- _Action item_
Give an exact copy of the data that follows, but none of its pictures.

Extrinsic camera parameter data
□ □ □ □

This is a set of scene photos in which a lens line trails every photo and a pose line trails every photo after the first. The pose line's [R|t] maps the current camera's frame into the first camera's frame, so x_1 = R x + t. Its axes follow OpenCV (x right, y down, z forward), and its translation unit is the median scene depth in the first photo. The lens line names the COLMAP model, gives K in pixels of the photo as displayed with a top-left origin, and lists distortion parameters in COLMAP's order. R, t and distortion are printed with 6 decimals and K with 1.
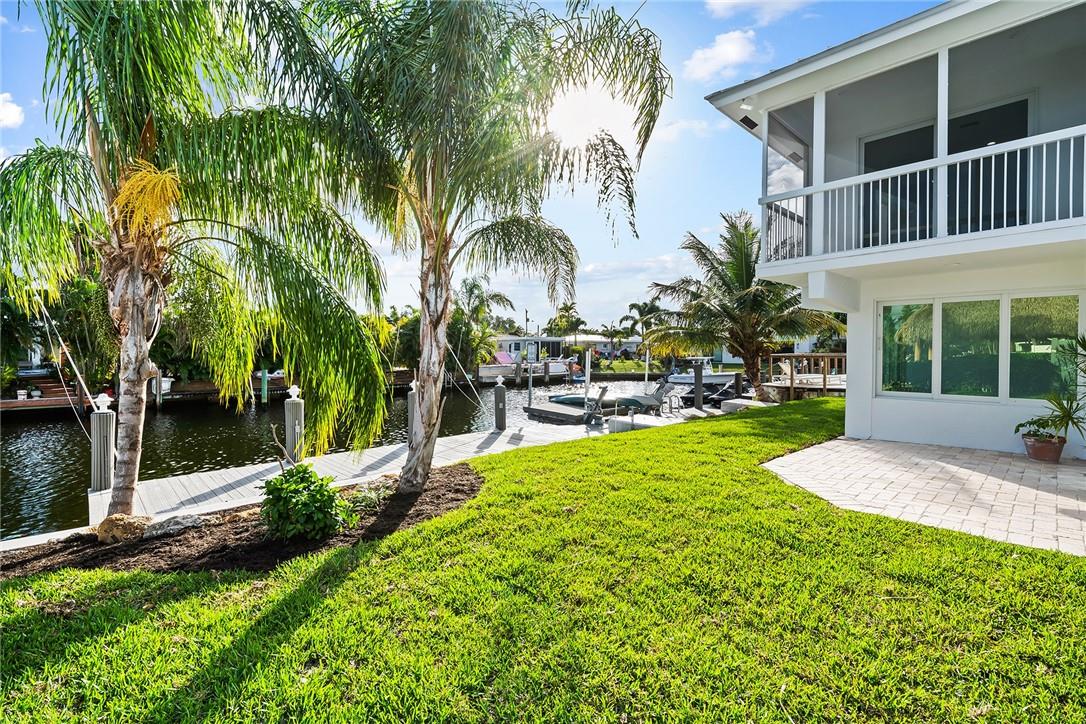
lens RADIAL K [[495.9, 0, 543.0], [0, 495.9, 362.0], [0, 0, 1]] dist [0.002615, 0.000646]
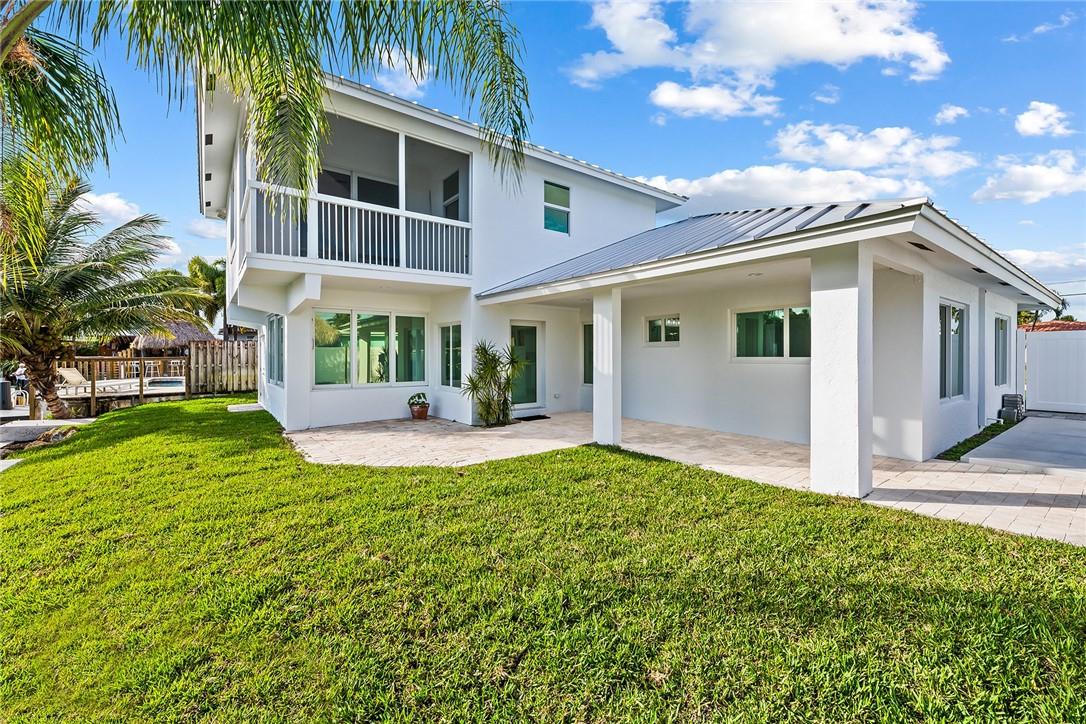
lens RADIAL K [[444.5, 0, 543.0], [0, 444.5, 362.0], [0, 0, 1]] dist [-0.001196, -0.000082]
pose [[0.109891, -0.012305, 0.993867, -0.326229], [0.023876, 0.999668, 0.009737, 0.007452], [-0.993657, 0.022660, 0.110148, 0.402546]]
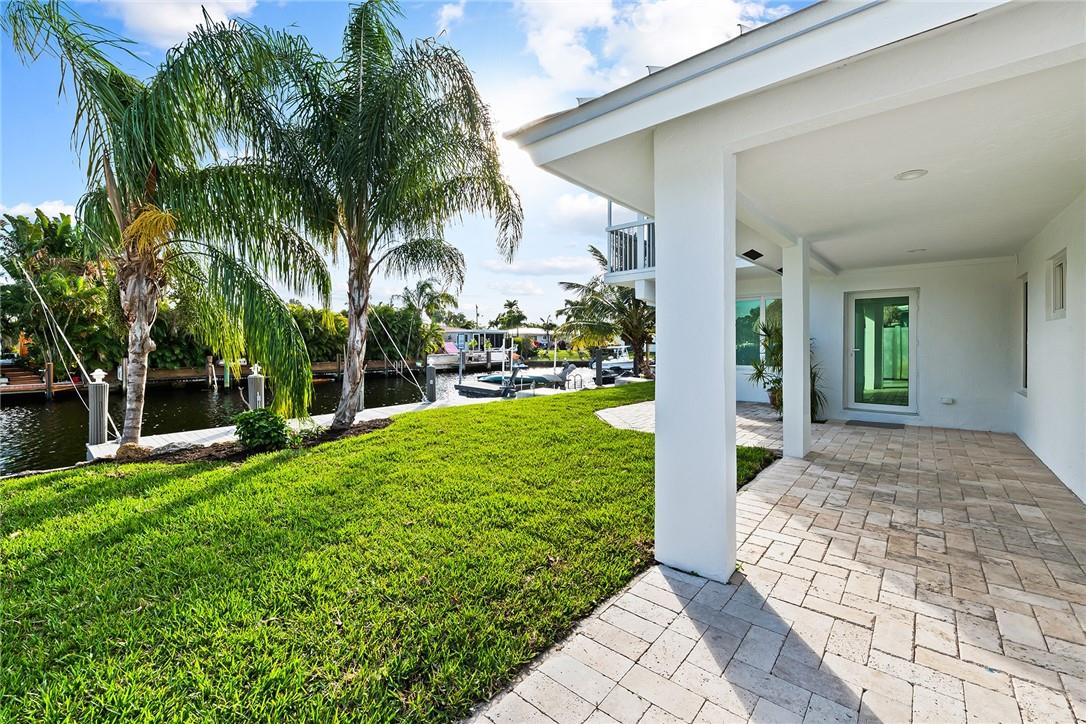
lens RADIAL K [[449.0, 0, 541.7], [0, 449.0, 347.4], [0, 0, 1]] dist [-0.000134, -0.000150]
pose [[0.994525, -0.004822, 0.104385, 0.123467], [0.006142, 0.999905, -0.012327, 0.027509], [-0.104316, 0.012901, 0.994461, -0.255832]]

□ □ □ □

- _Reply_
This is a set of scene photos in which a lens line trails every photo and a pose line trails every photo after the first. The pose line's [R|t] maps the current camera's frame into the first camera's frame, so x_1 = R x + t. Its axes follow OpenCV (x right, y down, z forward), and its translation unit is the median scene depth in the first photo. The lens line names the COLMAP model, gives K in pixels of the photo as displayed with a top-left origin, and lists distortion parameters in COLMAP's order. R, t and distortion are printed with 6 decimals and K with 1.
lens RADIAL K [[495.9, 0, 543.0], [0, 495.9, 362.0], [0, 0, 1]] dist [0.002615, 0.000646]
lens RADIAL K [[444.5, 0, 543.0], [0, 444.5, 362.0], [0, 0, 1]] dist [-0.001196, -0.000082]
pose [[0.109891, -0.012305, 0.993867, -0.326229], [0.023876, 0.999668, 0.009737, 0.007452], [-0.993657, 0.022660, 0.110148, 0.402546]]
lens RADIAL K [[449.0, 0, 541.7], [0, 449.0, 347.4], [0, 0, 1]] dist [-0.000134, -0.000150]
pose [[0.994525, -0.004822, 0.104385, 0.123467], [0.006142, 0.999905, -0.012327, 0.027509], [-0.104316, 0.012901, 0.994461, -0.255832]]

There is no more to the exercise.